Search code examples
http-headersurllibpython-3.6

HTTP Basic Authentication not working with Python 3


I am trying to access an intranet site with HTTP Basic Authentication enabled.

Here's the code I'm using:

from bs4 import BeautifulSoup
import urllib.request, base64, urllib.error

request = urllib.request.Request(url)
string = '%s:%s' % ('username','password')

base64string = base64.standard_b64encode(string.encode('utf-8'))

request.add_header("Authorization", "Basic %s" % base64string)
try:
    u = urllib.request.urlopen(request)
except urllib.error.HTTPError as e:
    print(e)
    print(e.headers)

soup = BeautifulSoup(u.read(), 'html.parser')

print(soup.prettify())

But it doesn't work and fails with 401 Authorization required. I can't figure out why it's not working.


Solution

  • The solution given here works without any modifications.
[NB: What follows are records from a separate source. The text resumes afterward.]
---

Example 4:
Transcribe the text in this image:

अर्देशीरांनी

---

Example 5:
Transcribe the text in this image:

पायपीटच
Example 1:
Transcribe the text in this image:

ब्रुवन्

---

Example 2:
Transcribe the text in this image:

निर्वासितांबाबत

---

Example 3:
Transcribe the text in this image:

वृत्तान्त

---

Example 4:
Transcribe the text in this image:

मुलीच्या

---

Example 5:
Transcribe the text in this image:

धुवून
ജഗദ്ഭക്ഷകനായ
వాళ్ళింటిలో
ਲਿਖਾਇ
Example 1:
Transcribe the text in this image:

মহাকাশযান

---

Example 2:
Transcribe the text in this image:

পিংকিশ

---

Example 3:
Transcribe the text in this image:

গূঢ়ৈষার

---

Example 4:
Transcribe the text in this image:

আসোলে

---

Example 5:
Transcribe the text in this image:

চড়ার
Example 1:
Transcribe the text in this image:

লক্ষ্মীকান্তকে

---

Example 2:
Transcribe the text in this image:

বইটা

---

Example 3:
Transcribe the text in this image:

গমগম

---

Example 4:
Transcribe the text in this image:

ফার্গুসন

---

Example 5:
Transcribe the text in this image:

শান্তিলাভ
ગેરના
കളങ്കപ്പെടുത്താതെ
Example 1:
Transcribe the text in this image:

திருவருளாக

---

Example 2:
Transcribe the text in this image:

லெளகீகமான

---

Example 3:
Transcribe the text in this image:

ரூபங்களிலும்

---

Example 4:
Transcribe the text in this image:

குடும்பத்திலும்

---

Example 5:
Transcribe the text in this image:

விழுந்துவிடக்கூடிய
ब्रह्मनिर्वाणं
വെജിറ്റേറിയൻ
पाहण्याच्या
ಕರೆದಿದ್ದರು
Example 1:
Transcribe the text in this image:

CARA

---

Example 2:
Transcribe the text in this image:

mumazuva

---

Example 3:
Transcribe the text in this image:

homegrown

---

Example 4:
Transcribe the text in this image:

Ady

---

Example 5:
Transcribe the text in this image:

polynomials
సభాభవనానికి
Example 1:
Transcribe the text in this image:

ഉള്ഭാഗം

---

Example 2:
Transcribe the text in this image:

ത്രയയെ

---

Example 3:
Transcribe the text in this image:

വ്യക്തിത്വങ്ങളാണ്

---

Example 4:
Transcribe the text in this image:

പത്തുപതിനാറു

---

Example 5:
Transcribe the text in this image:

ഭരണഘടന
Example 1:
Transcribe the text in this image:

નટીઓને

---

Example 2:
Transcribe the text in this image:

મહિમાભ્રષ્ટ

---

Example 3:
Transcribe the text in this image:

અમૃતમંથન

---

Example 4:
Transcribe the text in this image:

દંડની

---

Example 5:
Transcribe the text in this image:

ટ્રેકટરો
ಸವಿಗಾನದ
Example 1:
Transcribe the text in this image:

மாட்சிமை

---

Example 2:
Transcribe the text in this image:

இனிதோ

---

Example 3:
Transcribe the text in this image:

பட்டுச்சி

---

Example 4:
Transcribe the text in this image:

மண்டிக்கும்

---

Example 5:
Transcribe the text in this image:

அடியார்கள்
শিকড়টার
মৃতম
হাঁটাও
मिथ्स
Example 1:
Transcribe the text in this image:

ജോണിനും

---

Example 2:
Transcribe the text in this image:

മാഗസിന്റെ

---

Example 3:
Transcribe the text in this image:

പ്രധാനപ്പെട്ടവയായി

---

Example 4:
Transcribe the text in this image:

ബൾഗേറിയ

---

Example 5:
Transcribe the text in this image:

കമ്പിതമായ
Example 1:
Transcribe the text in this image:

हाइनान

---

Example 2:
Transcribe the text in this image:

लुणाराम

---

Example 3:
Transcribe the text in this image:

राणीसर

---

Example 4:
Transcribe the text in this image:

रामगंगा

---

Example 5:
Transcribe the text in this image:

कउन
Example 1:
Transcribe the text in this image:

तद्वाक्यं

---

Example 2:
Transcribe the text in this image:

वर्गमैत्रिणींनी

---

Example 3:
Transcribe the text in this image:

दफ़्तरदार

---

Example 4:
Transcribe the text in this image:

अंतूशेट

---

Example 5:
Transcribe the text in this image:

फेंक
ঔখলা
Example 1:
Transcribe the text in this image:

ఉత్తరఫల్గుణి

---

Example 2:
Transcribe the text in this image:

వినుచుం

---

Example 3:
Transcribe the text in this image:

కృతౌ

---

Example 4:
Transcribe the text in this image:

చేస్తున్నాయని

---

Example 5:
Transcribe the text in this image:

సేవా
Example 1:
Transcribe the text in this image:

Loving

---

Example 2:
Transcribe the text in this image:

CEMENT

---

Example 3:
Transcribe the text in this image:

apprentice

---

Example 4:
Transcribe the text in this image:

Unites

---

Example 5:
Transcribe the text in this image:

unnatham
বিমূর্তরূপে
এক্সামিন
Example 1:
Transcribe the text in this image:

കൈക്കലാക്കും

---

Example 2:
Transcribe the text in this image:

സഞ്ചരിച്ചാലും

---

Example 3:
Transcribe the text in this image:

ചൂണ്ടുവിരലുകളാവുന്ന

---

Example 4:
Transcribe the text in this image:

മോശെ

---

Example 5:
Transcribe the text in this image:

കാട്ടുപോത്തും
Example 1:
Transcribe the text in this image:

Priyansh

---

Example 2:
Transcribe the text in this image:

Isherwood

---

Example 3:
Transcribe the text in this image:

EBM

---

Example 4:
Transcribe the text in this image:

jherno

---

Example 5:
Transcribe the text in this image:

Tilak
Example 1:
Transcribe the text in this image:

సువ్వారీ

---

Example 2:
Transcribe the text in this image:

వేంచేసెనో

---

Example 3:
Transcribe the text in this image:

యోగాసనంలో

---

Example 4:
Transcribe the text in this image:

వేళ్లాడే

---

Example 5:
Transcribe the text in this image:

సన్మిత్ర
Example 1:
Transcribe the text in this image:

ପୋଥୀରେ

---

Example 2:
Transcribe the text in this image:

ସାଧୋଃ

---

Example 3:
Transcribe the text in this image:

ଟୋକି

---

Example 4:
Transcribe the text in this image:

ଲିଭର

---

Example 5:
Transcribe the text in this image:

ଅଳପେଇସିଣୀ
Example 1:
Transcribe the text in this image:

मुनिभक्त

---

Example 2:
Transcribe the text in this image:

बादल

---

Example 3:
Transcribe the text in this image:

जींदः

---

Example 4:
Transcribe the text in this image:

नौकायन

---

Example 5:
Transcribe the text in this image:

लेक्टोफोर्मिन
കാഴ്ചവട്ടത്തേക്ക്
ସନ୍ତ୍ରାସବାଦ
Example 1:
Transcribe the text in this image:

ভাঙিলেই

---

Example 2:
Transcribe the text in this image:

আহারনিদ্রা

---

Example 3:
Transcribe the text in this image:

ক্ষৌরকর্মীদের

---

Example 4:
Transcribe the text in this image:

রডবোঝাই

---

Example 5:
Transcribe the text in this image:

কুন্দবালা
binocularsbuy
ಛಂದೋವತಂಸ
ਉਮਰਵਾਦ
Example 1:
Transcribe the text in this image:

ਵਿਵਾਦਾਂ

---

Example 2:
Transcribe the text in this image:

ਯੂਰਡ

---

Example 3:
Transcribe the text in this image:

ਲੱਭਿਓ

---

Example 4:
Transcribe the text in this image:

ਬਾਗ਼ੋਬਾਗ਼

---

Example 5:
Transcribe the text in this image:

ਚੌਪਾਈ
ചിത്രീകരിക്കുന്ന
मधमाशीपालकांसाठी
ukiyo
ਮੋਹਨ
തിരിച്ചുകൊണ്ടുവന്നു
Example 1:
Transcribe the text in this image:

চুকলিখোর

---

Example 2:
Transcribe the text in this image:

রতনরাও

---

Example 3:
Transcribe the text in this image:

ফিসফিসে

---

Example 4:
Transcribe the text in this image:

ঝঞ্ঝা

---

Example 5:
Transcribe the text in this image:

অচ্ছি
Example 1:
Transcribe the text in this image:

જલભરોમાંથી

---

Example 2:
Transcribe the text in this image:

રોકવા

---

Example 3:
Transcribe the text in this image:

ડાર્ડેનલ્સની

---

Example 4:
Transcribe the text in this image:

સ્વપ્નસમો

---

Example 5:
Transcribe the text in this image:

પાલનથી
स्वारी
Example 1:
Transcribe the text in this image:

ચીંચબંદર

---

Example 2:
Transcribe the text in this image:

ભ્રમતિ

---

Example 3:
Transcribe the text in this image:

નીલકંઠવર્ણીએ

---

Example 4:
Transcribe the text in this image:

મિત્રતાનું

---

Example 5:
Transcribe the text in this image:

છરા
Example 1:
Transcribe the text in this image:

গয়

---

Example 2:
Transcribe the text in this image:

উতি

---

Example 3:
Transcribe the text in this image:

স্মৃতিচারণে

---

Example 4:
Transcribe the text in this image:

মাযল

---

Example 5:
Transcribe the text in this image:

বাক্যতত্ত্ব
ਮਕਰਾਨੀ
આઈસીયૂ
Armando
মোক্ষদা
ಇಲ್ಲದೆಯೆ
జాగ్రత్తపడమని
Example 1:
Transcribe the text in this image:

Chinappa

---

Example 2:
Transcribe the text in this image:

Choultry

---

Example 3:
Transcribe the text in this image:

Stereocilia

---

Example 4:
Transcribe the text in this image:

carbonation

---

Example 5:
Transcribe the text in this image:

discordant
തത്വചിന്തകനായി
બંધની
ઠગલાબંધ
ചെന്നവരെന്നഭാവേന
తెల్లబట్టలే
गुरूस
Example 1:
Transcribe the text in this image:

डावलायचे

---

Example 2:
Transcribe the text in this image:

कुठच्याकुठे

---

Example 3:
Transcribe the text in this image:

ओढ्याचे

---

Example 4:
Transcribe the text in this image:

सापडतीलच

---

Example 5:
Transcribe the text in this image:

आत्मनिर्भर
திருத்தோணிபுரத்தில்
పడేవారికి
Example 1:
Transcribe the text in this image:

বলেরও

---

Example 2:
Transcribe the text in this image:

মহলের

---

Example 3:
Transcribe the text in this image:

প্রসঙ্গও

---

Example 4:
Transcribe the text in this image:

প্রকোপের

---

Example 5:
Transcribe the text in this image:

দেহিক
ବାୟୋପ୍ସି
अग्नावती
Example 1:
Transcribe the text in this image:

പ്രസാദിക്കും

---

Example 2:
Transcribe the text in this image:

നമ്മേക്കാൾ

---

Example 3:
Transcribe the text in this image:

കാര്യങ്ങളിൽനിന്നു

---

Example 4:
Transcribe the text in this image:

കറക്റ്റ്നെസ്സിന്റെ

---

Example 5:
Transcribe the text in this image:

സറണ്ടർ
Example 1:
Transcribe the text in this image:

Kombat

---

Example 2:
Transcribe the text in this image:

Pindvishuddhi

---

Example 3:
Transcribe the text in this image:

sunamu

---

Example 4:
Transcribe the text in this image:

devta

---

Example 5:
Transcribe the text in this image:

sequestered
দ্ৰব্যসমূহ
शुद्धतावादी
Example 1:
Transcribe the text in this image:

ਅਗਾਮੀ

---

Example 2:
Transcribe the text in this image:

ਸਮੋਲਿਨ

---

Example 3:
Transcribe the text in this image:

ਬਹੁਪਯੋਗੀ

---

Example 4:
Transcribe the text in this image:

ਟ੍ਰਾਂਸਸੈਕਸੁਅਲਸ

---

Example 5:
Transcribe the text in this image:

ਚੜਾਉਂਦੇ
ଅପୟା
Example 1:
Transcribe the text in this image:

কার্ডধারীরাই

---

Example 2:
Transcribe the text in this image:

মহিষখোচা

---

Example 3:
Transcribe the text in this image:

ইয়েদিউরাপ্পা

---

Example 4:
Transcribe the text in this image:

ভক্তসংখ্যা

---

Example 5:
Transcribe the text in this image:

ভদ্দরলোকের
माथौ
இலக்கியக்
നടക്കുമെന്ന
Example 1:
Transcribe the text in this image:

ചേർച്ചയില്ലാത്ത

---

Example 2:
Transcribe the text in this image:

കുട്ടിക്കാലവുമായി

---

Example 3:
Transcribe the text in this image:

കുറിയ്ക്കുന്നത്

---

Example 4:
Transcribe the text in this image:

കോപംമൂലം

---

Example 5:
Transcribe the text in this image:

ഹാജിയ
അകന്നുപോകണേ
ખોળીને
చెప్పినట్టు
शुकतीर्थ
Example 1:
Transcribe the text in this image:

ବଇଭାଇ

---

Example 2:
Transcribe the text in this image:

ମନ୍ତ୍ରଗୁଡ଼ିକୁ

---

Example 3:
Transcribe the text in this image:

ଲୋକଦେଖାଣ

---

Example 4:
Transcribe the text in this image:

    from bs4 import BeautifulSoup
    import urllib.request
    
    # create a password manager
    password_mgr = urllib.request.HTTPPasswordMgrWithDefaultRealm()
    
    # Add the username and password.
    # If we knew the realm, we could use it instead of None.
    top_level_url = "http://example.com/foo/"
    password_mgr.add_password(None, top_level_url, username, password)
    
    handler = urllib.request.HTTPBasicAuthHandler(password_mgr)
    
    # create "opener" (OpenerDirector instance)
    opener = urllib.request.build_opener(handler)
    
    # use the opener to fetch a URL
    u = opener.open(url)
    
    soup = BeautifulSoup(u.read(), 'html.parser')
    

    The previous code works as well. You just have to decode the utf-8 encoded string otherwise the header contains a byte-sequence.

    from bs4 import BeautifulSoup
    import urllib.request, base64, urllib.error
    
    request = urllib.request.Request(url)
    string = '%s:%s' % ('username','password')
    
    base64string = base64.standard_b64encode(string.encode('utf-8'))
    
    request.add_header("Authorization", "Basic %s" % base64string.decode('utf-8'))
    try:
        u = urllib.request.urlopen(request)
    except urllib.error.HTTPError as e:
        print(e)
        print(e.headers)
    
    soup = BeautifulSoup(u.read(), 'html.parser')
    
    print(soup.prettify())